DIY
Bringing Soil Animals to Life
How can we involve and educate people as to the wonders of life in the soil? While we have filmed every other frontier, our earth has been impenetrable.
How can we bring the animals in the soil to life? Here is the proper gear for extarcting small soil creatures. They are called Tullgren Funnels. However these would cost about £500 So thought I'd do it on the cheap..
When trying to explain to some youngsters around the house, I picked up a lump of soil, and said: "Inside this, there are lots of little animals which I can show you. If I can get these creatures to move out of the soil I can show you what they look like" There are thanks to several people for helping me to overcome some challenges - Keith for getting the creatures onto tissue, Nancy for tin can idea, and Rob for suggesting to strap digital microscope to binocular microscope.
Recipe
Ingredients
Any lump of soil whether cold of clay, leaf litter or lump of lawn..
Empty bottle 2 litre cola
Tin can
1 Light Bulb 50-100 watt, NOT energy saving! You need an old one that throws off some heat.
Water
Binocular Microscope (£100) , or 20-200X digital microscope that show on PC screens £20+)

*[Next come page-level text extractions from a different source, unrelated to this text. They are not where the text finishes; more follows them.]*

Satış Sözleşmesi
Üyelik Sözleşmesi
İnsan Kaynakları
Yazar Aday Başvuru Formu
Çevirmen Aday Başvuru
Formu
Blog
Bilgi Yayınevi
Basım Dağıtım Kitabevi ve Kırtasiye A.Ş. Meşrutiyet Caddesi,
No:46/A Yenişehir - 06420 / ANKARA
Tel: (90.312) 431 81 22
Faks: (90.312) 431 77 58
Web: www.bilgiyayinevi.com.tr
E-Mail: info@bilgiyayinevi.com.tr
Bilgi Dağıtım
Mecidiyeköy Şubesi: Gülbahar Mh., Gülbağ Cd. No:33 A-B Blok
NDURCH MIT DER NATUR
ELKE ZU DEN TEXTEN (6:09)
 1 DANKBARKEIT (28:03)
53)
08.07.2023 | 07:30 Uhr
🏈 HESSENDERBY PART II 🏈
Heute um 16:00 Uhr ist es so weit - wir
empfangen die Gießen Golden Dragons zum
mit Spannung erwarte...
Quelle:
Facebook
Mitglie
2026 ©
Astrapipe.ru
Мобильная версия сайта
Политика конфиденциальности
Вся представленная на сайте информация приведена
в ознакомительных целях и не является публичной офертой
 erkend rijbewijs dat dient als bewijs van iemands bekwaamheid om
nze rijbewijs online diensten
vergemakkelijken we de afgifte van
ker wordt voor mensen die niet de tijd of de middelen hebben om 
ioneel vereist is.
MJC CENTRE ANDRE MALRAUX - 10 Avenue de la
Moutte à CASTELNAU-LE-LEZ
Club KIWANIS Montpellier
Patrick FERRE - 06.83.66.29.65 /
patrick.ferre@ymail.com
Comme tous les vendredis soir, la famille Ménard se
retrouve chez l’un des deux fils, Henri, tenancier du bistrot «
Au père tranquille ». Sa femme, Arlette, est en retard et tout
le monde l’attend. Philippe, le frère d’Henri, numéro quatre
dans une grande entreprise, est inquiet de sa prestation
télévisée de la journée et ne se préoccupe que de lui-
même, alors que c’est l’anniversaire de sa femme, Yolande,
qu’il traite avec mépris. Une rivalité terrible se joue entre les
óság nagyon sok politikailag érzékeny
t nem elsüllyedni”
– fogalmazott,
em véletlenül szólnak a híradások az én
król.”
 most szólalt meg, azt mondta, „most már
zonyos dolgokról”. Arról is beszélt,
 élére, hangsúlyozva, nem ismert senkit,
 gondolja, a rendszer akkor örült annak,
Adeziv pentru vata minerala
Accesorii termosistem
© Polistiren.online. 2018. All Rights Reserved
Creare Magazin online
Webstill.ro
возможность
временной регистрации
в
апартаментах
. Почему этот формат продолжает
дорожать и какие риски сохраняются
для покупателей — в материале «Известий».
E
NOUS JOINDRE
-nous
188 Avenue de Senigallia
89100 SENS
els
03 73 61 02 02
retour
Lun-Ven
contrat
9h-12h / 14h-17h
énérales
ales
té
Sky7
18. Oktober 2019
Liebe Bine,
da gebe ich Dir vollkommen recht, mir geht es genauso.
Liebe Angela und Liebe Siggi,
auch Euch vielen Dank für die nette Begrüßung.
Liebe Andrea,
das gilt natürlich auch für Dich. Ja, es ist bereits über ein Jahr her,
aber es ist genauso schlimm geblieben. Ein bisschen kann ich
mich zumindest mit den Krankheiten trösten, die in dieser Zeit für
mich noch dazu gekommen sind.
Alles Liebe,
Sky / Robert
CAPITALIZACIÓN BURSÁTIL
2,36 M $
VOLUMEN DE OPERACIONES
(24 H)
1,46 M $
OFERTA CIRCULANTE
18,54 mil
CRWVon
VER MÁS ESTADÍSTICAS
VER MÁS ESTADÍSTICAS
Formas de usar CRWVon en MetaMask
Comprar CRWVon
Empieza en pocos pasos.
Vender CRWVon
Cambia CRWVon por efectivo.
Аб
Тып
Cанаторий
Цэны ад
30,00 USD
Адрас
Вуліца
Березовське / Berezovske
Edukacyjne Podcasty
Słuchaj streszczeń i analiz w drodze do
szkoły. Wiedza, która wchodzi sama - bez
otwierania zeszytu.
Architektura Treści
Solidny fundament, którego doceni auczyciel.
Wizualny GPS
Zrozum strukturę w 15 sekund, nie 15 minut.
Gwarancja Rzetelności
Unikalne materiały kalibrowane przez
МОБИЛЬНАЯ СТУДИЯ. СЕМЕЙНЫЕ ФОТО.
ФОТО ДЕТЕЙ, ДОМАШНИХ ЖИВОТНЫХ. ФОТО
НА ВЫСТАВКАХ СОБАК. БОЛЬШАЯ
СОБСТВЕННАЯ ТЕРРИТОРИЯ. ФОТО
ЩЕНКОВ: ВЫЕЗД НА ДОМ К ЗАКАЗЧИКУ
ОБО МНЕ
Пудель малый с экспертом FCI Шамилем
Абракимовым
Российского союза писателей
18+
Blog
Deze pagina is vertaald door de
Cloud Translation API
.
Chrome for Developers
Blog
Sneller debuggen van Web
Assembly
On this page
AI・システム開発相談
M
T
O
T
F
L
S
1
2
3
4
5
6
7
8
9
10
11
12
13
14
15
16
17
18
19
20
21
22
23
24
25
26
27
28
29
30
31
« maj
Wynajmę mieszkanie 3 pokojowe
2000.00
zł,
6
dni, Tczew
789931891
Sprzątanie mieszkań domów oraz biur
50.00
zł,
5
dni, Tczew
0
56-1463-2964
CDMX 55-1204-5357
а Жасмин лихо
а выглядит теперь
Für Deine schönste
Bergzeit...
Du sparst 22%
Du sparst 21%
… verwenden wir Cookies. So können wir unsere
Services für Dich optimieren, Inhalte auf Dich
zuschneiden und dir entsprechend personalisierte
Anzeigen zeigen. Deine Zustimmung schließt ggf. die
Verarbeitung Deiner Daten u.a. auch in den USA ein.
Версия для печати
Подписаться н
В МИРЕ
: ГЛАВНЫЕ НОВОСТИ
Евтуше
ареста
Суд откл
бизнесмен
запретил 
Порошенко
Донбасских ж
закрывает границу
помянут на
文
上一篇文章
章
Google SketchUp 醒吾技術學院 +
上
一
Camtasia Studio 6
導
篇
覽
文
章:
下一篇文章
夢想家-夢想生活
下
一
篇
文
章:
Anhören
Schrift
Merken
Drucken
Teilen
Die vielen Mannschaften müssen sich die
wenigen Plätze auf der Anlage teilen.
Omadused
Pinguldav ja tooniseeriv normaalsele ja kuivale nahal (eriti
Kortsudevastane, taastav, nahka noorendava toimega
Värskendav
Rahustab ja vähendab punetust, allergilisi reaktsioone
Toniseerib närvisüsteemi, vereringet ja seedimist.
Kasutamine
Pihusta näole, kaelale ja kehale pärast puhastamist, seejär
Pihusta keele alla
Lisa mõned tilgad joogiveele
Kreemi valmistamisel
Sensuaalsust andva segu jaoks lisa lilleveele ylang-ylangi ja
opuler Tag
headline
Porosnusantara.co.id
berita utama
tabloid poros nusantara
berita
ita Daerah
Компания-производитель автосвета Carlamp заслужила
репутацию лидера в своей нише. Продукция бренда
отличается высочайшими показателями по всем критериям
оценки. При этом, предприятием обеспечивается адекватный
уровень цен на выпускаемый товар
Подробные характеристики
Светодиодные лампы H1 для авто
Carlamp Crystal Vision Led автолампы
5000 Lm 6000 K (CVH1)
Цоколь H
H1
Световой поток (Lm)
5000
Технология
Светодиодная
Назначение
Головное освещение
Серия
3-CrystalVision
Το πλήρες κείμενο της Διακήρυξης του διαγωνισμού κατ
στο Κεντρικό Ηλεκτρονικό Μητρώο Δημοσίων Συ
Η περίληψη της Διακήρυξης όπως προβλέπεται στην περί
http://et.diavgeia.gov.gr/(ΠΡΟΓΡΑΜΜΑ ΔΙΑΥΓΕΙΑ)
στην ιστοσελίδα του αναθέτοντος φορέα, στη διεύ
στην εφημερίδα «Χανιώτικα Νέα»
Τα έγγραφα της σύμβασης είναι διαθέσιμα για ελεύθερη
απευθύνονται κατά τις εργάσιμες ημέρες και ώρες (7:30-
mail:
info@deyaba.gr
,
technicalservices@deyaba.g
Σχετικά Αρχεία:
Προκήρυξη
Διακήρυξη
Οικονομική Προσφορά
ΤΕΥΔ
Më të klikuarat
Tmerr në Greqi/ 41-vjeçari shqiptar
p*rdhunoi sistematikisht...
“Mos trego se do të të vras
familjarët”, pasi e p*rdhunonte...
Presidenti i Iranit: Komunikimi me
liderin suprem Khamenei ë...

Retort Stand (or just put upturn the Cola bottle in a jam jar) to hold Cola bottle.
Gauze, either metal or cotton
Method
1. Use a tin can as a little auger (soil sampler). Cut off both ends (some cans netter to remove both ends cleanly.
Push it into the ground as you want to sample down about 2 inches. Swirl tin round with your hands to sever sample from rest of soil. Pull this out of the ground, then push the clod to the other end of the can. Now, what was the surface is showing from the bottom of the can. Put some cotton gauze over the end with the soil surface and tape it on. Then put into this...
2. Extraction Apparatus. Cut a large cola bottle horizontally in half. Tip it upside down so the cap is at the bottom and arrange a
way to hold it steady - like the jam jars here and retort stand. Upturn the tin can so that the soil surface is now face down. Put an old fashioned bulb about 2 inches above. The tin can is important to hold the soil, as it conducts heatr away and allows a temperature gradient from top to bottom to build up. It is that temperature difference that drives the arthropods away from the heat, down tohe bottle and into th vials with water below.
3. Put light on for several days. I used to do this with 60 funnels for a week or two on end, and never worry about the electrics and possibility of of a fire. Now I am careful to leave one bulb on overnight. The creatures come out at different rates. If you can measure the temperature, you could do with 40+ on the surface and a 10 degree difference from top to bottom.
4. The vials hold the creatures for a few days. Use the endoscope microscope to look into the vial to see what is going on the surface of the water. The miniscus holds the creatures together. When you are ready, pour out the contents on to a tissue in a petri dish
Use a (20-200X digital microsope) - where you can view the image on screen. It is easier to stay in focus, and move the paper round. And the creatures walk around much more like they are in the soil, some burrowing through, others climbing over ridges. And they are colour, so very much more like the conditions in which they live, and we can see them move as they would in the soil.
Have a look at sample No 1, and 2 based on the extraction process described above, collected on the first day.
First to arrive are springtails, a few days later the oribatid mites appear. There are different stages in their life going from nymphs to hard nut adults, which eat into leaves. The Soil Report 2007 by CS noted that "highest catches of mites were found in plots at which rainforest was highest, while springtails favoured lower rainfall plots" and "Highest mite/ springtail ratios were found in habitats that are associated with high rainfall". (8.3.4)
Taking the kit to Todmorden
Present
This is what home soil lab looks like..
Let sit 1-3 days to allow the nematodes to crawl out of the soil. Make sure the sample stays in contact with the water - do not let the dish become dry. Covering the dish with plastic wrap or foil will help prevent drying. This tells us something about nematodes - that they cannot exist outside water. Except when they make cysts, which withstand all sorts of conditions.